Through AHPs, young, healthy Americans would likely gravitate to acquiring cheaper, non-ACA insurance plans that would offer fewer comprehensive benefits. On the other hand, older, sicker Americans would desire to keep the more comprehensive ACA plans, thereby remaining with the alternative non-AHP plans. Over time, the insurance rates would increase for the older Americans and become more unaffordable. In the insurance world, this adverse-selection phenomenon creates a ‘death spiral’ that will eventually drive insurance companies out of the non-AHP markets.

Based on my past work in the benefits world, I have found AHP-type arrangements to be long on anecdotal promises, as mentioned above, but seldom provide the desired outcomes in a highly dysfunctional healthcare ‘system.’ Yes, removing some restrictive regulatory barriers may possibly shave a few percentage points off premiums, but this approach does little to nothing in reforming the complexities and inefficiencies found within the delivery of healthcare – where most time and energy must be spent to control costs and improve quality-of-care outcomes.

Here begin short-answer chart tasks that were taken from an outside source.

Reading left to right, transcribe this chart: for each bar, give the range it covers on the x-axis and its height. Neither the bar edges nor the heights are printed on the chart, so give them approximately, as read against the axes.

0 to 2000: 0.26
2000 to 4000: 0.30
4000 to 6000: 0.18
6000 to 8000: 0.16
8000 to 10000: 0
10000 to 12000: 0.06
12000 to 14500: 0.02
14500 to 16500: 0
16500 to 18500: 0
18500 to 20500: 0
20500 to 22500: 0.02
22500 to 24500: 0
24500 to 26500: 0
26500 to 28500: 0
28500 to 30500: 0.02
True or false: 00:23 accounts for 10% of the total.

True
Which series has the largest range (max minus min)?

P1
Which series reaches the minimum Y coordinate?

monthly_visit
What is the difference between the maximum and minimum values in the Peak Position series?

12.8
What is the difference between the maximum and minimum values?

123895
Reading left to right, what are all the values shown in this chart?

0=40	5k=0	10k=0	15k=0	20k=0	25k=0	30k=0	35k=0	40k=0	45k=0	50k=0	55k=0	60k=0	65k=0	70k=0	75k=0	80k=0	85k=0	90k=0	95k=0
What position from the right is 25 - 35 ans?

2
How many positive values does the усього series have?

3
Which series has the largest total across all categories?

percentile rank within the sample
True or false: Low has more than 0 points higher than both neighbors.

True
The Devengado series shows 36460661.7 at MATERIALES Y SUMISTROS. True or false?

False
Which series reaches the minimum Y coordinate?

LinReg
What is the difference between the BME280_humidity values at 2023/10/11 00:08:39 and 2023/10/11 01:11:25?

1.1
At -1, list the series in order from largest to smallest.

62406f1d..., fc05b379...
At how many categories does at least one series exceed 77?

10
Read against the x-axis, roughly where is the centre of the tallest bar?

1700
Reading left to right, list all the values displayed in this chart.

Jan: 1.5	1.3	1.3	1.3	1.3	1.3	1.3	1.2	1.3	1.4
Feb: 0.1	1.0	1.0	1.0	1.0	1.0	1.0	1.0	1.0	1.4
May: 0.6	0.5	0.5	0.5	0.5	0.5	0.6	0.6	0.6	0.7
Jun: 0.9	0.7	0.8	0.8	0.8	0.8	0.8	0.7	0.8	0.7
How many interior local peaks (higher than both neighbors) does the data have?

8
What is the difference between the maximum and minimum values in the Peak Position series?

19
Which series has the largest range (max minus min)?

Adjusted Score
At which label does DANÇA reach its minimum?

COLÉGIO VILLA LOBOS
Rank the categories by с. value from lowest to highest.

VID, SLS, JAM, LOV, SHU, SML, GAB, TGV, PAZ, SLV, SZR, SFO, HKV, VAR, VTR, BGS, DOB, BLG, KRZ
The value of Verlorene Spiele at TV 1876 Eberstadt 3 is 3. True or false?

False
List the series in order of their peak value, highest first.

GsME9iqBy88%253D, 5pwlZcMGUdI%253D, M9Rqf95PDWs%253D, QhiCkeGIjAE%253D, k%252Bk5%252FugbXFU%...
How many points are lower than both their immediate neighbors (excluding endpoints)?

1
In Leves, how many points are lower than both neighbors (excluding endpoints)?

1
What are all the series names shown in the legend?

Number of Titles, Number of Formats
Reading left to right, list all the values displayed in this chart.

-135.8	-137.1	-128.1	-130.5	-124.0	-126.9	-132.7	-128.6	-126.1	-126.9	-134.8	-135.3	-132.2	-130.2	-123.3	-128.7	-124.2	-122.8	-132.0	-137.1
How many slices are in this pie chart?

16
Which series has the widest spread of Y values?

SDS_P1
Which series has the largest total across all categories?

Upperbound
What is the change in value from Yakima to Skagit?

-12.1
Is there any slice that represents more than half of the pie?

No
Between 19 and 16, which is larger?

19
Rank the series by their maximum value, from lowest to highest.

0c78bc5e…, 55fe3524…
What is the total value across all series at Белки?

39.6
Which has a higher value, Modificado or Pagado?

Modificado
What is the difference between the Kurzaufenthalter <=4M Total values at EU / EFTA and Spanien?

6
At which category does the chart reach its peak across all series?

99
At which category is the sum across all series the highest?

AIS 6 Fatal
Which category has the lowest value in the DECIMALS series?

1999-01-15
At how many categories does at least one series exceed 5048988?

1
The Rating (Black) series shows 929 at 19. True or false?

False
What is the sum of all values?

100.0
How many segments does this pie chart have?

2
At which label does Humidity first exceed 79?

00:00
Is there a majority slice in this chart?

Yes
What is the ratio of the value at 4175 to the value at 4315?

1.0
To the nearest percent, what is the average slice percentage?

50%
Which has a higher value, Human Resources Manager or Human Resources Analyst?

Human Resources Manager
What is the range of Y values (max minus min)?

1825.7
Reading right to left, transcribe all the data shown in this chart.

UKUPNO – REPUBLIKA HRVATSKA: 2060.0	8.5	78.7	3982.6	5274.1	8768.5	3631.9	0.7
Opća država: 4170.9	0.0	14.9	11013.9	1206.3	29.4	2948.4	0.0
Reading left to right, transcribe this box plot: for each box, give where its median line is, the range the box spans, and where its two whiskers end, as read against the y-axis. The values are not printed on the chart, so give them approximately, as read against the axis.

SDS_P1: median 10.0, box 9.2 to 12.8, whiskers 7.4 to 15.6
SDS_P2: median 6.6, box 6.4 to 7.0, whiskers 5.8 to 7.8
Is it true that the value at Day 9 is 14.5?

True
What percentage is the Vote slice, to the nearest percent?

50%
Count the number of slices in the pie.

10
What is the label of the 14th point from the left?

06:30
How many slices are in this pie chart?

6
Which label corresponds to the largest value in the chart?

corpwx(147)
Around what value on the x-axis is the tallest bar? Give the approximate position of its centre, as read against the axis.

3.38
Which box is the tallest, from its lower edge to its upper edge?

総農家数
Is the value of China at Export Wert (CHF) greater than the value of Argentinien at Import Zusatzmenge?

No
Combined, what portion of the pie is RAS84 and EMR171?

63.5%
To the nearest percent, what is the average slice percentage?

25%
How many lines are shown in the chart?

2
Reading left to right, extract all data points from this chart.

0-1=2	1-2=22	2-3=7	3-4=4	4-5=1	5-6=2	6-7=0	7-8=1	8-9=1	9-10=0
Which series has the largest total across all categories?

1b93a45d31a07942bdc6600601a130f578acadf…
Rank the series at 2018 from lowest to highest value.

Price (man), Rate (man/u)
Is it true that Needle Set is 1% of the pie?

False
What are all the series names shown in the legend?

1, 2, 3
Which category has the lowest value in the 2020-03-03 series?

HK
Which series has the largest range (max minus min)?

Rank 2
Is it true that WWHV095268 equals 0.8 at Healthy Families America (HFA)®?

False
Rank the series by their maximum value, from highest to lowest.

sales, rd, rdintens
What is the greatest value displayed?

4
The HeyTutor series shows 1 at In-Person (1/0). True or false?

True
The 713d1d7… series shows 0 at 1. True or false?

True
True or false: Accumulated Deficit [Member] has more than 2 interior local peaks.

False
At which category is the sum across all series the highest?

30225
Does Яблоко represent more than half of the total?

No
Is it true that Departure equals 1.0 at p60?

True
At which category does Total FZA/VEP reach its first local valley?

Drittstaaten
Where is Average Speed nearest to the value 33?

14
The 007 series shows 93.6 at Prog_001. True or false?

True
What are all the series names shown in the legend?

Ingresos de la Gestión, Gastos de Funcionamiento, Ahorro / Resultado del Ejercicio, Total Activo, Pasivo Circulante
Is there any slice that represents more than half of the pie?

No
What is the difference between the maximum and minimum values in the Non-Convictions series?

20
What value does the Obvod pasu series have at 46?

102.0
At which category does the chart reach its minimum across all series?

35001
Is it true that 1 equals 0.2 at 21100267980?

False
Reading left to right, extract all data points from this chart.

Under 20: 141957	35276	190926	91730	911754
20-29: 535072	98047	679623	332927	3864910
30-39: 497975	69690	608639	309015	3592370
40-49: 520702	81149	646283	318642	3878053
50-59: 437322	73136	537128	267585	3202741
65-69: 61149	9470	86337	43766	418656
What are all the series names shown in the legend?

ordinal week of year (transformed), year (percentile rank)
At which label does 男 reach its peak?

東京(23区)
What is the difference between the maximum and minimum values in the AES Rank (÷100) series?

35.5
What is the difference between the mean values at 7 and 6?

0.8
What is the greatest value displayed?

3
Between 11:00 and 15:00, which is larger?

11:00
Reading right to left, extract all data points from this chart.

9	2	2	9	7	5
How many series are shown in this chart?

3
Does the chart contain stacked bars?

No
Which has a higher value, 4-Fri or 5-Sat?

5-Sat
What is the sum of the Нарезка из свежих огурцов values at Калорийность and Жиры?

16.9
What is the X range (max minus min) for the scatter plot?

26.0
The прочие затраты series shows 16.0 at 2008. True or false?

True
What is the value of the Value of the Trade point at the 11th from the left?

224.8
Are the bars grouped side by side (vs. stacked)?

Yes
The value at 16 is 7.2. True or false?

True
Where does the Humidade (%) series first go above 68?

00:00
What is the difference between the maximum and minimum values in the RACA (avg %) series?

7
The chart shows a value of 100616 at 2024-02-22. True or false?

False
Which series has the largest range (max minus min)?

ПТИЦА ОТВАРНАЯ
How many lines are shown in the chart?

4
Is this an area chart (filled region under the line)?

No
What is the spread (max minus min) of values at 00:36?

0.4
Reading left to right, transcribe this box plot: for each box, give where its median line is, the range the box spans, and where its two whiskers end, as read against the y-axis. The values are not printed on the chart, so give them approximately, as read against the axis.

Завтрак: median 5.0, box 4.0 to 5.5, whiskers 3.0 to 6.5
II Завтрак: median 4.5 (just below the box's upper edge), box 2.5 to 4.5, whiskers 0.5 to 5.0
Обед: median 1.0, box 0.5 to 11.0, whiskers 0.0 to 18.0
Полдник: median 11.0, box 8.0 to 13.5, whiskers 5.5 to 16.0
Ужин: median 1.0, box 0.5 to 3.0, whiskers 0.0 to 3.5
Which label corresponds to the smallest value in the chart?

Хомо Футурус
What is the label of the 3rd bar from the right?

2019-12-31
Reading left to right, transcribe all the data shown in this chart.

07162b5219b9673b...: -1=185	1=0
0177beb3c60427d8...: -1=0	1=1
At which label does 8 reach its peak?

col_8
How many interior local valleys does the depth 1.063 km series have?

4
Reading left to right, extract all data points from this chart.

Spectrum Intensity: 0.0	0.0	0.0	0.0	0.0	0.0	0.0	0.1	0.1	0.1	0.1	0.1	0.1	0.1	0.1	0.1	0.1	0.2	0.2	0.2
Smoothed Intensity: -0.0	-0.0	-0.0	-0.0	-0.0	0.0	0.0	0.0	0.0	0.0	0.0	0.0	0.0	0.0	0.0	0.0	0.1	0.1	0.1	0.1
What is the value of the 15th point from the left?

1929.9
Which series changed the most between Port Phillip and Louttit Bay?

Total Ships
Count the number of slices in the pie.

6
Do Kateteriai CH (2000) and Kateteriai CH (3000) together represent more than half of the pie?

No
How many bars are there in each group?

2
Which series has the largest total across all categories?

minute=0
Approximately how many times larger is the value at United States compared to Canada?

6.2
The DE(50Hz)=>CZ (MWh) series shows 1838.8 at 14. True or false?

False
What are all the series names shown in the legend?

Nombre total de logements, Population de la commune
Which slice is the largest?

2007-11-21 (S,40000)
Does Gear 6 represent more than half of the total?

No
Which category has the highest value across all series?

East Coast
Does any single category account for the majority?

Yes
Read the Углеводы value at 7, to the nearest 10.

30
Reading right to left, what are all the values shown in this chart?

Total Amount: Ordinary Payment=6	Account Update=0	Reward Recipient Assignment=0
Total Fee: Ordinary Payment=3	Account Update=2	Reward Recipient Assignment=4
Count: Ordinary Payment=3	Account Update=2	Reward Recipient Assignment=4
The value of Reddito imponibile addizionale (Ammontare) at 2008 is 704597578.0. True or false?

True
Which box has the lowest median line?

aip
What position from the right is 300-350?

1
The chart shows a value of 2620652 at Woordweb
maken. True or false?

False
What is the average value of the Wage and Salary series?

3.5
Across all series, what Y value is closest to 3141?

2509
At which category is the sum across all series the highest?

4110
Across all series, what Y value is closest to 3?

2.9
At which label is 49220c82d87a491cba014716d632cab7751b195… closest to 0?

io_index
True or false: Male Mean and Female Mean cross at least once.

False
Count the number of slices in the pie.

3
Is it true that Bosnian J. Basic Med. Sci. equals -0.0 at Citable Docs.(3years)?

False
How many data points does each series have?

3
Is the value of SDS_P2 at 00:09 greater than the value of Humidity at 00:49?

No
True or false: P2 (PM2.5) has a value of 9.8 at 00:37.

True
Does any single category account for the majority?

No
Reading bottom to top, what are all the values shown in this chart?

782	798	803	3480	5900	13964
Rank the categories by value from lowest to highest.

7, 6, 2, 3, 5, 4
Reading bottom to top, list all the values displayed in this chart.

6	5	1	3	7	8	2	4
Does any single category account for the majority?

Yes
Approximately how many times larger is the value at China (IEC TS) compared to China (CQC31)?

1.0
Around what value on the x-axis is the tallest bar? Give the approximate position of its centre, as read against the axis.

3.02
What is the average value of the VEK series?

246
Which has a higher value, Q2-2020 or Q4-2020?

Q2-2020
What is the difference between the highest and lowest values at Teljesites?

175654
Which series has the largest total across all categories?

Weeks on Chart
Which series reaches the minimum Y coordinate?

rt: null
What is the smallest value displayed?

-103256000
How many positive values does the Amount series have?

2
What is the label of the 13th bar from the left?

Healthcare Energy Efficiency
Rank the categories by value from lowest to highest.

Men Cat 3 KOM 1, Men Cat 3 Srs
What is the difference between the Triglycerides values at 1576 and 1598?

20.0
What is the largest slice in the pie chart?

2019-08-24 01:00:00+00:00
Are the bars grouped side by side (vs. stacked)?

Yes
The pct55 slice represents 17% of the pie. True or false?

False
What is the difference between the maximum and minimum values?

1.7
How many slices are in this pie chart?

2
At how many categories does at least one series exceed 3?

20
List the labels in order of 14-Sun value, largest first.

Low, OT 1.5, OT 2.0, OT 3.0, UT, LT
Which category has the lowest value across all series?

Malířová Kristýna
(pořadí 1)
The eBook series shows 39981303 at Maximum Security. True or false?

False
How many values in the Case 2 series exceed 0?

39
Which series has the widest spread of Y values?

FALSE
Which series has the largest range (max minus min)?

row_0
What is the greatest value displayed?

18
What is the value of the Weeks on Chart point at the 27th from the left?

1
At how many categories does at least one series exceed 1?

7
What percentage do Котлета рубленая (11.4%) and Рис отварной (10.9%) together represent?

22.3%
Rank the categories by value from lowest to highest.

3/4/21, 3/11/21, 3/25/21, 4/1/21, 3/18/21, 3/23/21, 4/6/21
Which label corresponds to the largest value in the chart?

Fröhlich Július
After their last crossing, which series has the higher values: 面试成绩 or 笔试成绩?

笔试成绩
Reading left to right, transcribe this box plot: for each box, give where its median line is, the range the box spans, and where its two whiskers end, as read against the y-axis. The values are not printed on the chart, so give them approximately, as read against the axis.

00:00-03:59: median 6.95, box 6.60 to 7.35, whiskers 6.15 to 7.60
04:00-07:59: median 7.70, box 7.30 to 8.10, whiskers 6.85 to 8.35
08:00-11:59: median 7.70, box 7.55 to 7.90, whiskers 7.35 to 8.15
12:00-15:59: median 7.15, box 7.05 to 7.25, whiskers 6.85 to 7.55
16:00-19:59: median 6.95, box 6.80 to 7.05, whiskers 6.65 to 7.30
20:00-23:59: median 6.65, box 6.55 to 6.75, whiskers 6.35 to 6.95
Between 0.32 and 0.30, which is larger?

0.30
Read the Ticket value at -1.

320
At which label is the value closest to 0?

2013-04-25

If AHPs can survive legal challenges from states and federal courts, AHPs may possibly serve one instructive role – the eventual demonstration that this ‘market-based’ silver bullet won’t fix the crux of our healthcare woes.  Broad competition currently happens between health plans, provider networks, hospital groups, physicians and clinics. How well has this level of competition ‘fixed’ our cost and quality problems? It has not.

In their 2006 book, Redefining Health Care, Michael E. Porter and Elizabeth Teisberg argue that the ‘right’ level of competition should be addressing particular medical conditions over the “full cycle of care, including monitoring and prevention, diagnosis, treatment, and the ongoing management of the condition.” The authors believe that if we want competition in healthcare, we must push for better ways for physicians and hospitals to compete – making them the best at addressing a particular set of medical conditions.

The value in healthcare comes from the delivery of the care, rather than relying on insurance approaches that merely attempt to carve up an already-bloated pie. The centric goal in healthcare should be to improve the quality of health outcomes per dollar spent. This is known as healthcare’s true ‘value.’

Embracing AHPs does little to address this value.